| Study questions |
#1 According to the BJ McKie profile, which college did he play for, and during what years?
#2 Pick up the BJ McKie profile right after its last sentence and keep writing.

| Passage for review |
BJ McKie

Wake Forest Demon Deacons
- Title: Assistant coach
- League: Atlantic Coast Conference

Personal information
- Born: April 7, 1977 (age 49) Norfolk, Virginia, U.S.
- Listed height: 6 ft 2 in (1.88 m)
- Listed weight: 190 lb (86 kg)

Career information
- High school: Irmo (Irmo, South Carolina)
- College: South Carolina (1995–1999)
- NBA draft: 1999: undrafted
- Playing career: 1999–2010
- Position: Point guard
- Coaching career: 2011–present

Career history

Playing
- 1999: BCM Gravelines
- 1999–2001: Connecticut Pride
- 2001–2002: North Charleston Lowgators
- 2002: Keravnos
- 2002–2003: Gießen 46ers
- 2003–2005: TBB Trier
- 2005–2006: Andrea Costa Imola
- 2006–2007: Juvecaserta Basket
- 2007–2008: Nuova Pallacanestro Pavia
- 2008–2009: Maccabi Haifa
- 2009–2010: Hapoel Afula
- 2010: Gimnasia La Plata

Coaching
- 2011–2017: Charleston Southern (assistant)
- 2017–2020: East Tennessee State (assistant)
- 2020–present: Wake Forest (assistant)

Career highlights
- 2× German League Top Scorer (2003, 2004); German League All-Star (2004); German League Best Offensive Player (2004); CBA All-Star (2001); 3× First-team All-SEC (1997, 1998, 1999); No. 3 retired by South Carolina Gamecocks; Second-team Parade All-American (1995); McDonald's All-American (1995); South Carolina Mr. Basketball (1995);

= BJ McKie =

American basketball player and coach (born 1977)

Saved data entries
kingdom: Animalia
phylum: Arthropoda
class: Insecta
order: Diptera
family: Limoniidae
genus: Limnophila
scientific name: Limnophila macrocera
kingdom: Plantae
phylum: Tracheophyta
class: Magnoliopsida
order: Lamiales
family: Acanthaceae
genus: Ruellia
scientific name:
* * *
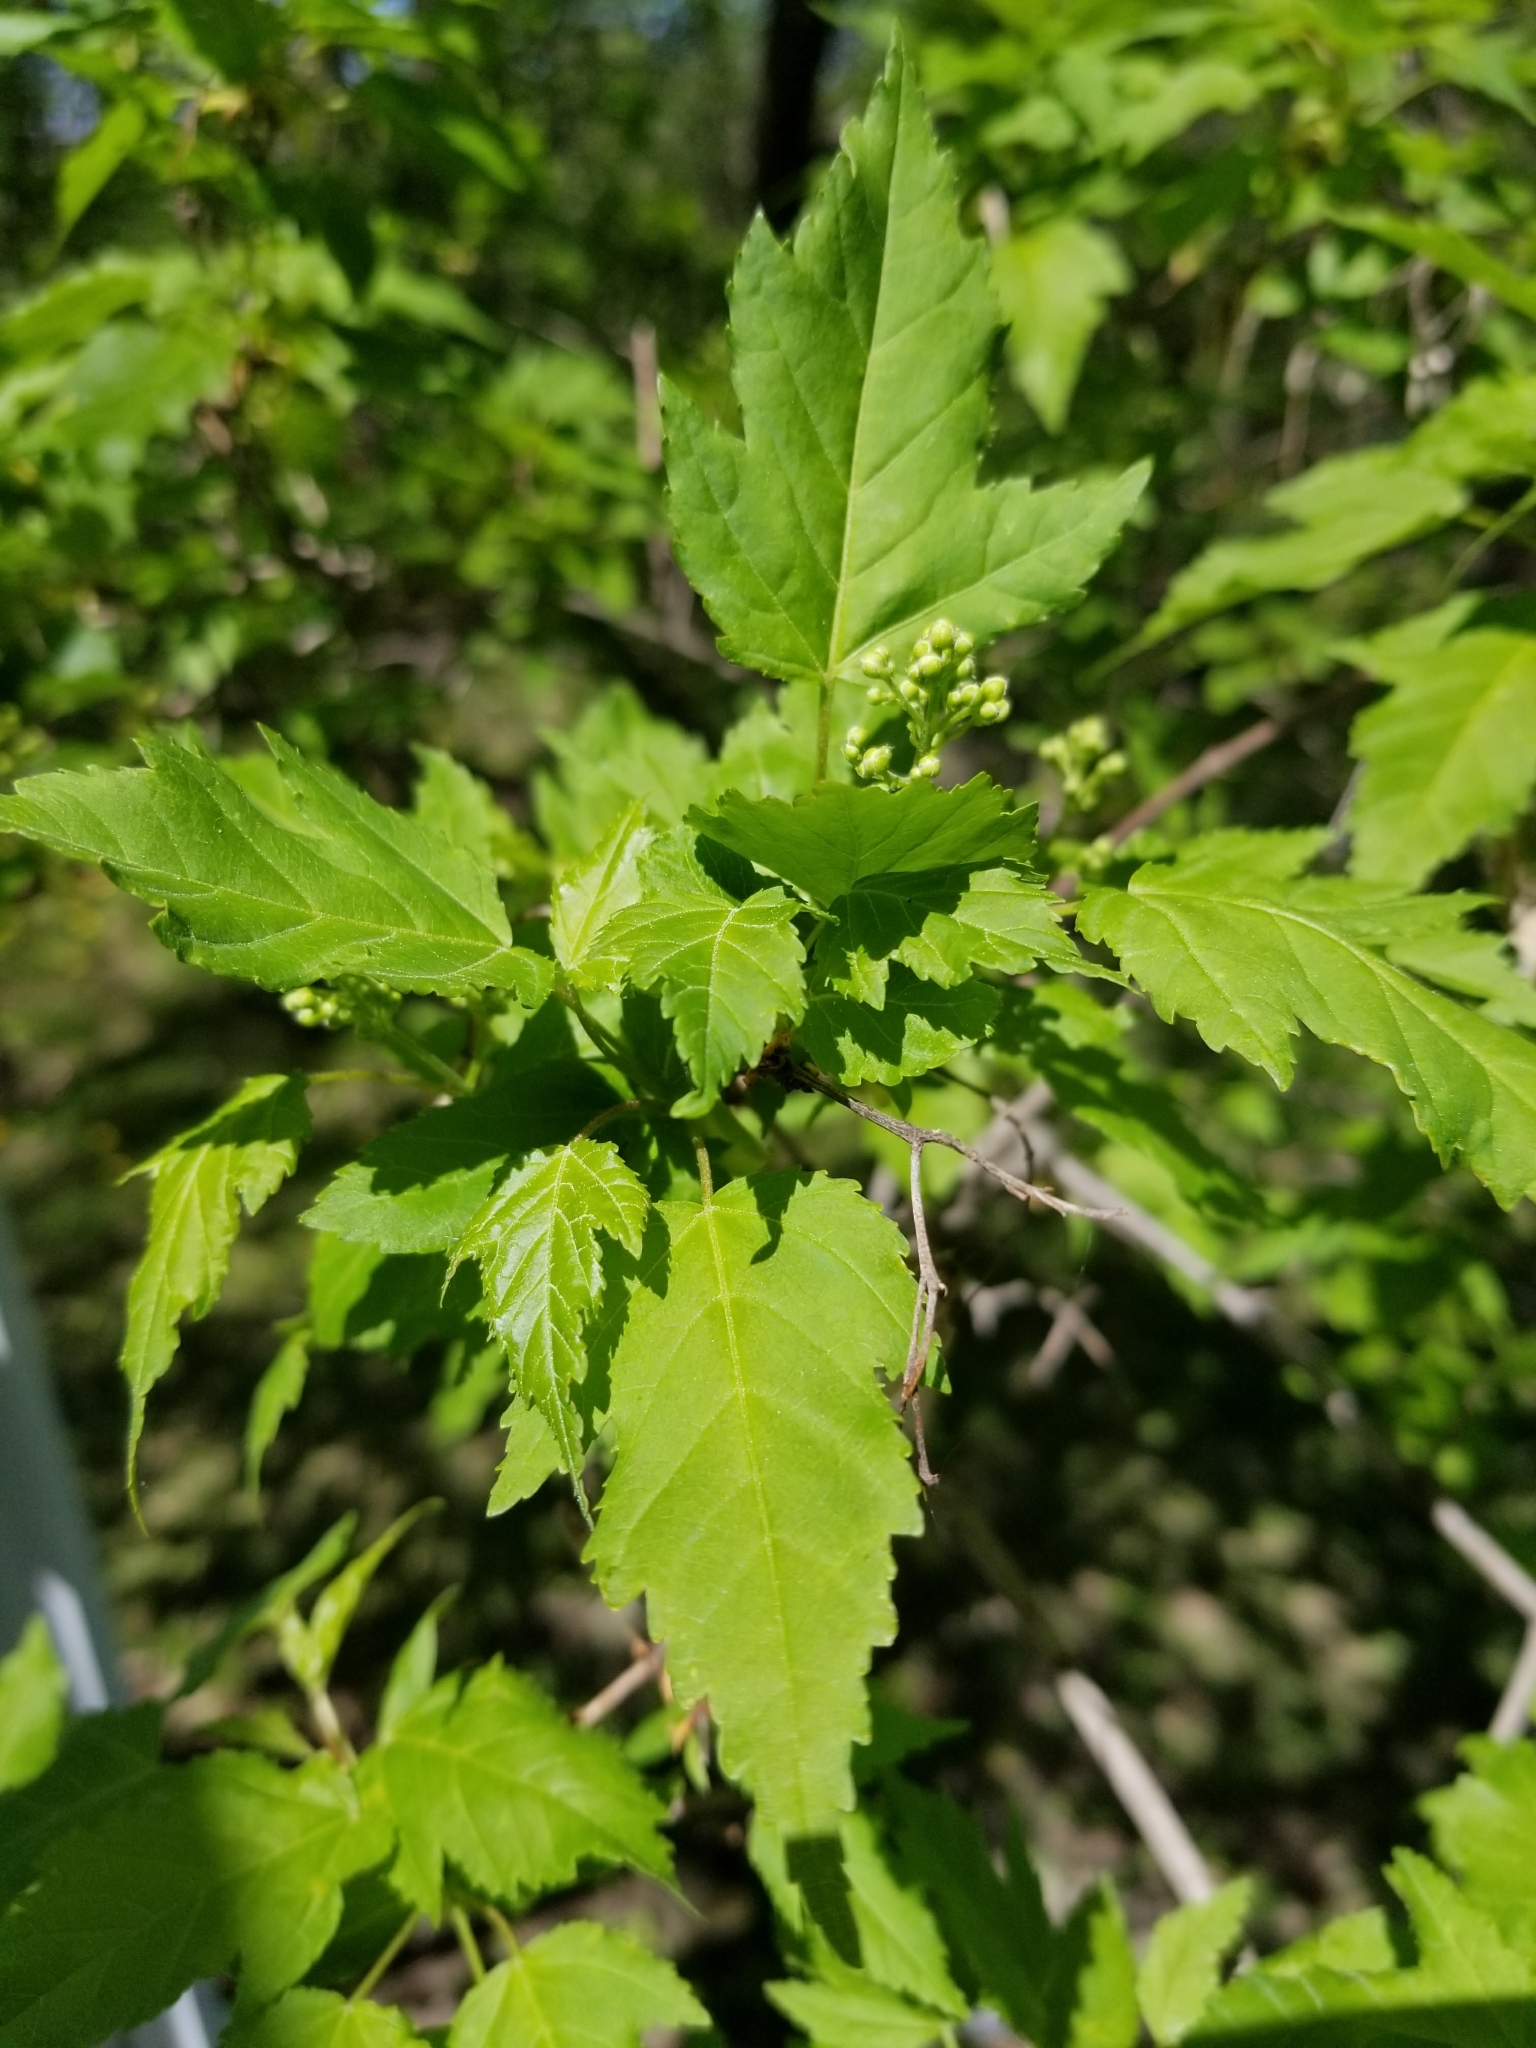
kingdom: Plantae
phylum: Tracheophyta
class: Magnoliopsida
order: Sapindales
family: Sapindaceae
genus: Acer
* * *
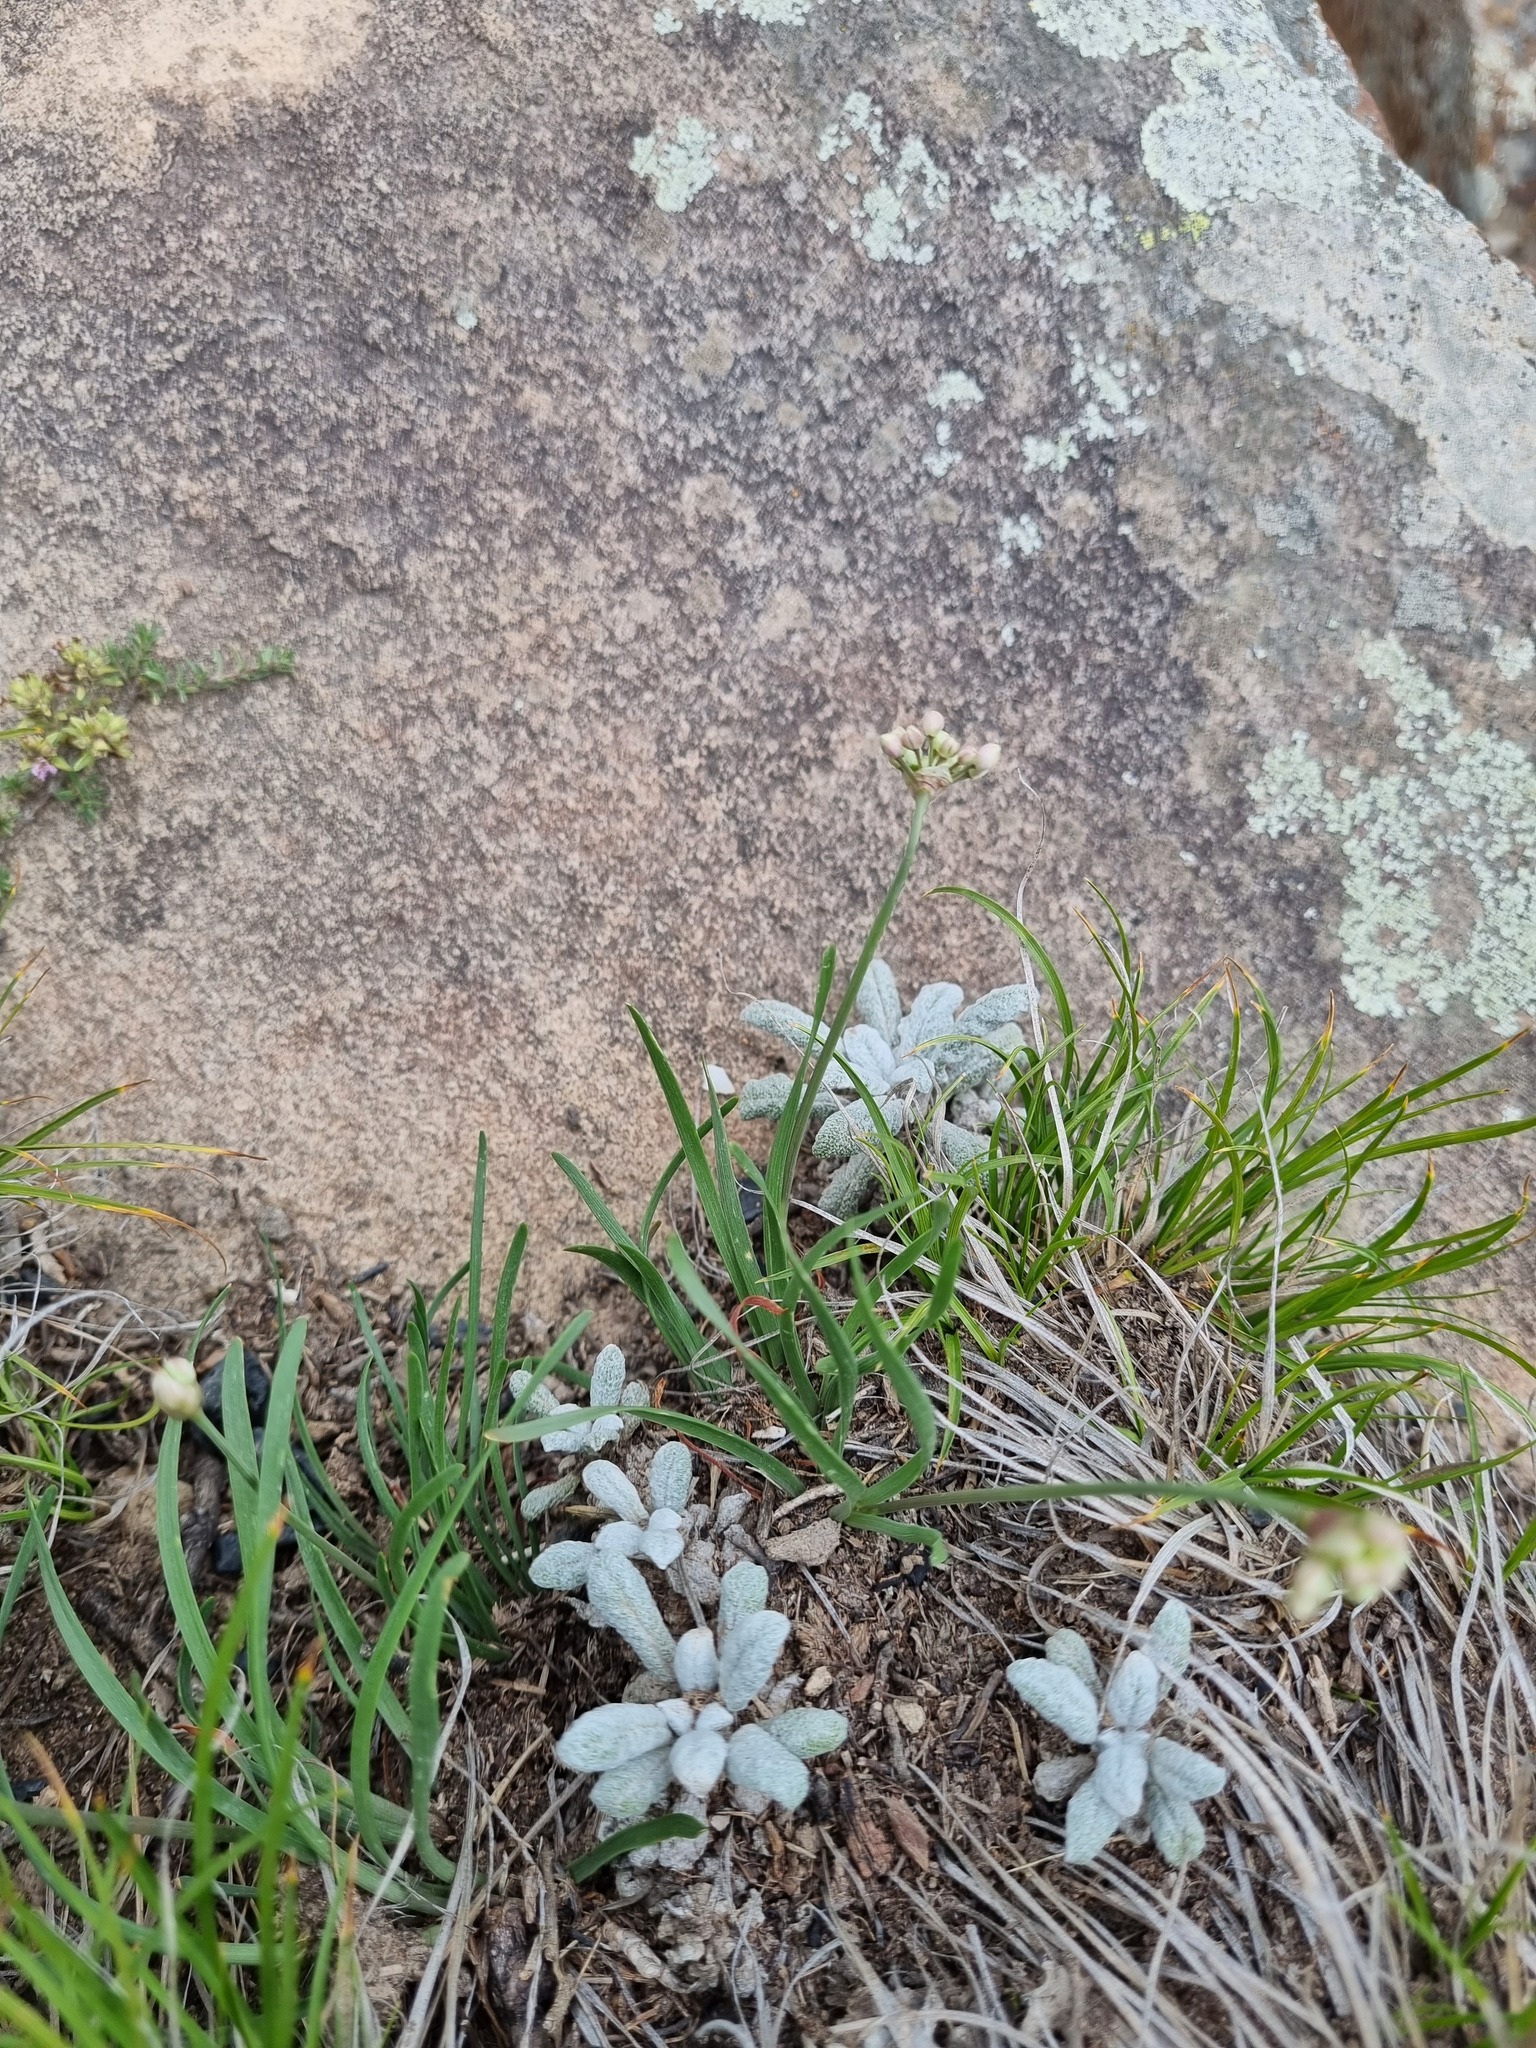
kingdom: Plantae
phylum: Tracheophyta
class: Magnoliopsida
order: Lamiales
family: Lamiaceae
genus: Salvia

| Outputs in order |
#1 South Carolina, from 1995 to 1999.

#2
Bjorn "BJ" McKie (born April 7, 1977) is an American former professional basketball player and current assistant coach at Wake Forest. Born in Norfolk, Virginia, McKie went to high school at Irmo High School and played for the University of South Carolina men's basketball team. In January 1999, he became the Gamecocks' all-time leading scorer, surpassing Alex English. The college retired his number 3 jersey in 2005. His son, Justin McKie, also starred at Irmo, and followed in his father's footsteps, playing four years at South Carolina.

==American minor leagues==
After his college career, McKie was drafted by the Connecticut Pride of the Continental Basketball Association. He played for them from 1999 to 2001, and appeared in the 2001 CBA All-Star Game. In 2001–02, McKie played for the North Charleston Lowgators (now the Florida Flame) of the NBA Development League.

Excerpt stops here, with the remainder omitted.